12. (1) Subject to the regulations, every person seeking to come into Canada shall appear before an immigration officer at a port of entry, or at such other place as may be designated by a senior immigration officer, for examination to determine whether that person is a person who shall be allowed to come into Canada or may be granted admission.

Section 12 of the Regulations [Immigration Regulations, 1978, SOR/78-172 (as am. by SOR/83-540, s. 2)] imposes upon the holder of a visa the obligation of disclosing to an immigration officer, at a port of entry, all facts relevant to the issuance of his or her visa which have changed since the visa was issued or which were not disclosed at the time the visa was issued. Section 12 of the Regulations reads as follows:

12. An immigrant who has been issued a visa and who appears before an immigration officer at a port of entry for examination pursuant to subsection 12(1) of the Act is required

(a) if his marital status has changed since the visa was issued to him, or

(b) if any other facts relevant to the issuance of the visa have changed since the visa was issued to him or were not disclosed at the time of the issuance thereof,

to establish that at the time of the examination

(c) he and his dependants, …

meet the requirements of the Act, these Regulations, [and others], including the requirements for the issuance of a visa.

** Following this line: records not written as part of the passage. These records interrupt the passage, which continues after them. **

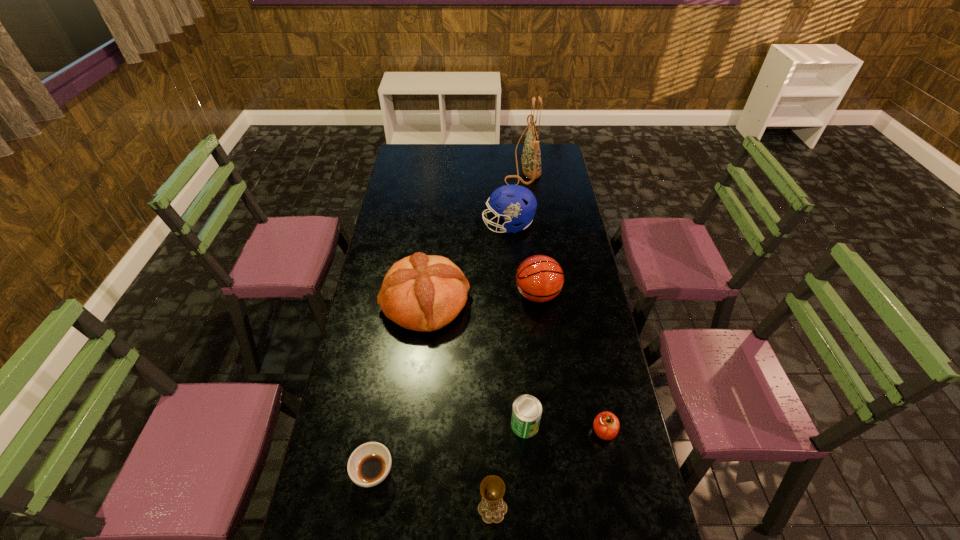
At what (x,y) coordinates should I click in order to perform the action: click on vacant region at the left edge of the desktop. Please return your answer as a coordinate pair (x, y). The image size is (960, 540). Looking at the image, I should click on (344, 418).

The image size is (960, 540). I want to click on vacant region at the right edge of the desktop, so click(547, 171).

Where is `vacant space at the far left corner of the desktop`? vacant space at the far left corner of the desktop is located at coordinates (423, 163).

Identify the location of vacant region at the far right corner of the desktop. (561, 166).

At what (x,y) coordinates should I click in order to perform the action: click on free area in between the apple and the second farthest object. Please return your answer as a coordinate pair (x, y). The height and width of the screenshot is (540, 960). Looking at the image, I should click on (556, 328).

Where is `vacant area that lies between the basketball and the apple`? The height and width of the screenshot is (540, 960). vacant area that lies between the basketball and the apple is located at coordinates (571, 363).

Where is `empty location between the soup bowl and the bread`? The image size is (960, 540). empty location between the soup bowl and the bread is located at coordinates (399, 387).

Identify the location of free space between the soup bowl and the fourth shortest object. Image resolution: width=960 pixels, height=540 pixels. (433, 490).

Identify the location of vacant area that lies between the rightmost object and the can. This screenshot has height=540, width=960. (564, 428).

This screenshot has width=960, height=540. Find the location of `vacant space that is in between the second farthest object and the fifth tallest object`. vacant space that is in between the second farthest object and the fifth tallest object is located at coordinates (500, 367).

In this case, the applicant was clearly under an obligation, pursuant to paragraph 12(a) of the Regulations, to disclose to the immigration officer upon his arrival in Canada that his marital status had changed since the time his visa was issued in Bangladesh. As noted by MacGuigan J.A. in Medel, an applicant in such circumstances, owes a “positive duty of candour” to disclose to immigration officials all material facts denoting a change in circumstances since the issuance of his or her visa.

In my opinion, the argument of the applicant would shift the onus of disclosure, and responsibility for meeting the statutory requirements to obtain landing, from the applicant to immigration officials. The Act and the Regulations, in my view, are clear. A person is not entitled to entry simply by virtue of the fact that they possess an immigration visa. A person may only gain admission to this country, if, at the time of entry, he or she fulfils the conditions and requirements of the Act and the regulations, and the onus of establishing that rests on the applicant. Paragraph 19(2)(d) of the Act provides:

19.

(2) No immigrant and, except as provided in subsection (3), no visitor shall be granted admission if the immigrant or visitor is a member of any of the following classes:

(d) persons who cannot and do not fulfil or comply with any of the conditions or requirements of this Act or the regulations or any orders or directions lawfully made or given under this Act or the regulations.

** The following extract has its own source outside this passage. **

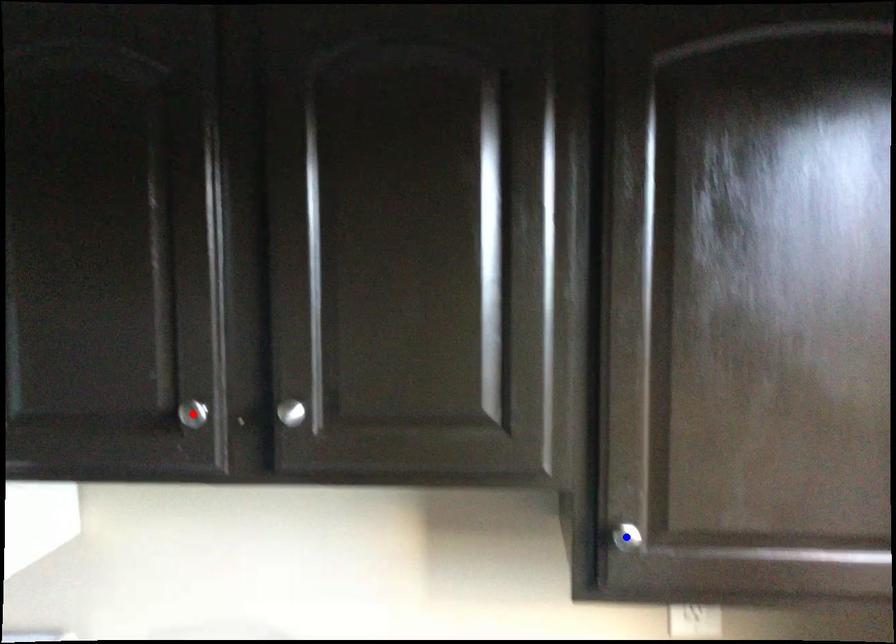
Question: Two points are marked on the image. Which point is closer to the camera?

Choices:
 (A) Blue point is closer.
 (B) Red point is closer.

Answer: (A)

In the present case, the applicant had a duty to inform immigration officials of any change in circumstances relevant to the issuance of his visa. This duty was his at both stages of the process for gaining admission to Canada, to inform visa officials prior to leaving Bangladesh, as well as the immigration officer upon entering Canada, of any material change in circumstances since the issuance of his visa, particularly in regard to his marital status. As an applicant, it was his responsibility to meet the requirements of the procedure of which he sought to avail himself.

In my view, the fact that the applicant was unable to understand or communicate in English or French, while regrettable, does not absolve him of what is, at the end of the day, his own failure to meet the obligation imposed upon him by the Immigration Act. The applicant failed to meet his obligation to notify officials of the change in his marital status prior to leaving Bangladesh and upon entering Canada.

Prospective immigrants may arrive at a port of entry in this country with a visa in hand, and only their native language for communication, with little or no facility in Canada’s official languages. In my view, to impose upon immigration officials the obligation of reviewing every aspect of material information from each and every applicant with interpreters as may be necessary would place an onerous burden upon the state, and would put immigration officials in the role of investigators.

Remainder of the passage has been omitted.